Oh and adjustable mud flow via thumbscrew and optional extensions to reach higher ceilings while working off the ground


----------



## cjohnson_8118 (Mar 9, 2016)

Nobody? I'm a new member thought I'd have a lil input on this badass tool


----------



## Mudslinger (Mar 16, 2008)

Never seen that brand before, looks interesting though. I can't remember the name now but there was a company that made one similar looking that was air powered. It was the precursor to Apla Tech tools.


----------



## Mudslinger (Mar 16, 2008)

Just found what I was thinking of it was called Versa-Tool. Post #38 has a brochure, they sure look like the same tool


----------



## cazna (Mar 28, 2010)

That thing looks like it should be on Als taping tools wall of drywall history tool wall.
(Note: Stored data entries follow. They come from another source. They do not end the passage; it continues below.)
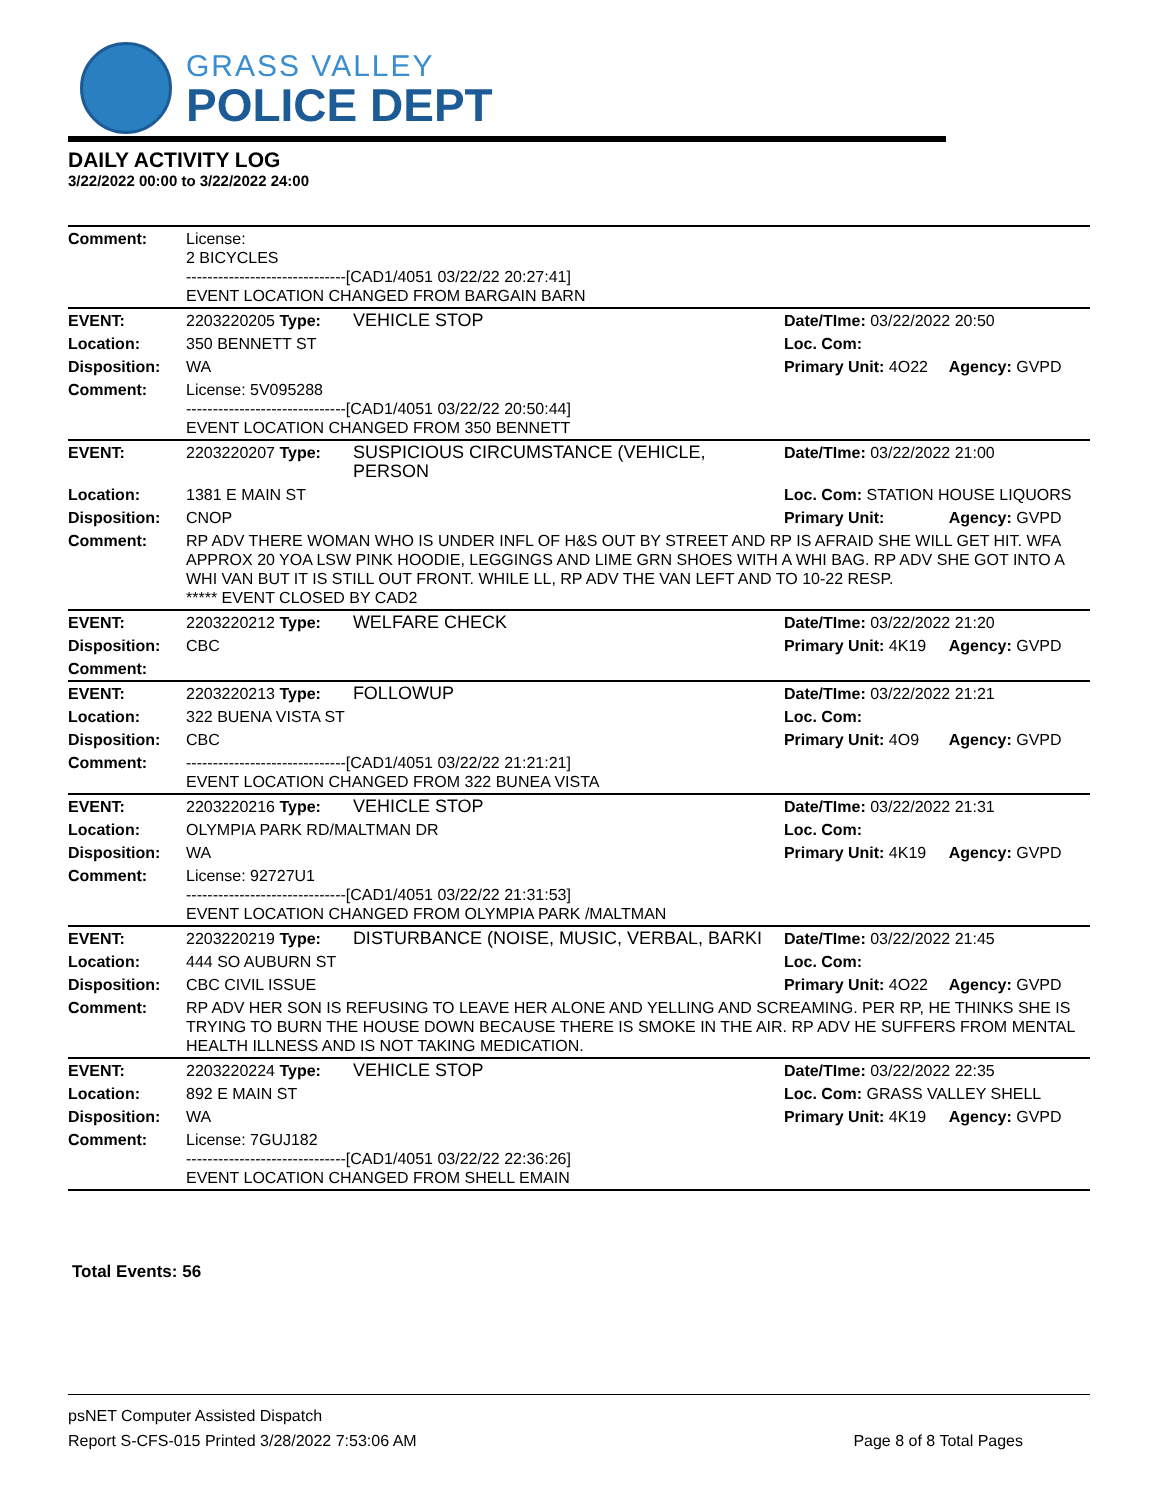GRASS VALLEY
POLICE DEPT
DAILY ACTIVITY LOG
3/22/2022 00:00 to 3/22/2022 24:00
| Comment: | License: 2 BICYCLES ------------------------------[CAD1/4051 03/22/22 20:27:41] EVENT LOCATION CHANGED FROM BARGAIN BARN | | | |
| EVENT: | 2203220205 Type: | VEHICLE STOP | Date/TIme: 03/22/2022 20:50 | |
| Location: | 350 BENNETT ST | | Loc. Com: | |
| Disposition: | WA | | Primary Unit: 4O22 | Agency: GVPD |
| Comment: | License: 5V095288 ------------------------------[CAD1/4051 03/22/22 20:50:44] EVENT LOCATION CHANGED FROM 350 BENNETT | | | |
| EVENT: | 2203220207 Type: | SUSPICIOUS CIRCUMSTANCE (VEHICLE, PERSON | Date/TIme: 03/22/2022 21:00 | |
| Location: | 1381 E MAIN ST | | Loc. Com: STATION HOUSE LIQUORS | |
| Disposition: | CNOP | | Primary Unit: | Agency: GVPD |
| Comment: | RP ADV THERE WOMAN WHO IS UNDER INFL OF H&S OUT BY STREET AND RP IS AFRAID SHE WILL GET HIT. WFA APPROX 20 YOA LSW PINK HOODIE, LEGGINGS AND LIME GRN SHOES WITH A WHI BAG. RP ADV SHE GOT INTO A WHI VAN BUT IT IS STILL OUT FRONT. WHILE LL, RP ADV THE VAN LEFT AND TO 10-22 RESP. ***** EVENT CLOSED BY CAD2 | | | |
| EVENT: | 2203220212 Type: | WELFARE CHECK | Date/TIme: 03/22/2022 21:20 | |
| Disposition: | CBC | | Primary Unit: 4K19 | Agency: GVPD |
| Comment: | | | | |
| EVENT: | 2203220213 Type: | FOLLOWUP | Date/TIme: 03/22/2022 21:21 | |
| Location: | 322 BUENA VISTA ST | | Loc. Com: | |
| Disposition: | CBC | | Primary Unit: 4O9 | Agency: GVPD |
| Comment: | ------------------------------[CAD1/4051 03/22/22 21:21:21] EVENT LOCATION CHANGED FROM 322 BUNEA VISTA | | | |
| EVENT: | 2203220216 Type: | VEHICLE STOP | Date/TIme: 03/22/2022 21:31 | |
| Location: | OLYMPIA PARK RD/MALTMAN DR | | Loc. Com: | |
| Disposition: | WA | | Primary Unit: 4K19 | Agency: GVPD |
| Comment: | License: 92727U1 ------------------------------[CAD1/4051 03/22/22 21:31:53] EVENT LOCATION CHANGED FROM OLYMPIA PARK /MALTMAN | | | |
| EVENT: | 2203220219 Type: | DISTURBANCE (NOISE, MUSIC, VERBAL, BARKI | Date/TIme: 03/22/2022 21:45 | |
| Location: | 444 SO AUBURN ST | | Loc. Com: | |
| Disposition: | CBC CIVIL ISSUE | | Primary Unit: 4O22 | Agency: GVPD |
| Comment: | RP ADV HER SON IS REFUSING TO LEAVE HER ALONE AND YELLING AND SCREAMING. PER RP, HE THINKS SHE IS TRYING TO BURN THE HOUSE DOWN BECAUSE THERE IS SMOKE IN THE AIR. RP ADV HE SUFFERS FROM MENTAL HEALTH ILLNESS AND IS NOT TAKING MEDICATION. | | | |
| EVENT: | 2203220224 Type: | VEHICLE STOP | Date/TIme: 03/22/2022 22:35 | |
| Location: | 892 E MAIN ST | | Loc. Com: GRASS VALLEY SHELL | |
| Disposition: | WA | | Primary Unit: 4K19 | Agency: GVPD |
| Comment: | License: 7GUJ182 ------------------------------[CAD1/4051 03/22/22 22:36:26] EVENT LOCATION CHANGED FROM SHELL EMAIN | | | |
Total Events: 56
psNET Computer Assisted Dispatch
Report S-CFS-015 Printed 3/28/2022 7:53:06 AM Page 8 of 8 Total Pages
Never seen or heard of one of those before, Bet its a fairly old thing.


----------



## Mudslinger (Mar 16, 2008)

My old taper head is on the tube in the upper left hand corner at Als Taping Tools. The tubes look pretty close in style. Found the head in a bucket of tools given to me by a relative. I showed it to Bruce(owner of Als), and we did a little trading for it.


----------



## Mudslinger (Mar 16, 2008)

Kind of a weird design you rolled the head backwards, and a spring loaded scissor mechanism cut the tape.


----------



## cjohnson_8118 (Mar 9, 2016)

Ya old been built since the 60s but by far the easiest angle tool I've ever used it takes 1 finger to release the mud all you got to do is go


----------



## Shelwyn (Apr 10, 2015)

Kinda cool seeing old tools like that. So what is it an angle box type thing with mud inside like a mud tube? Or a bazooka?


----------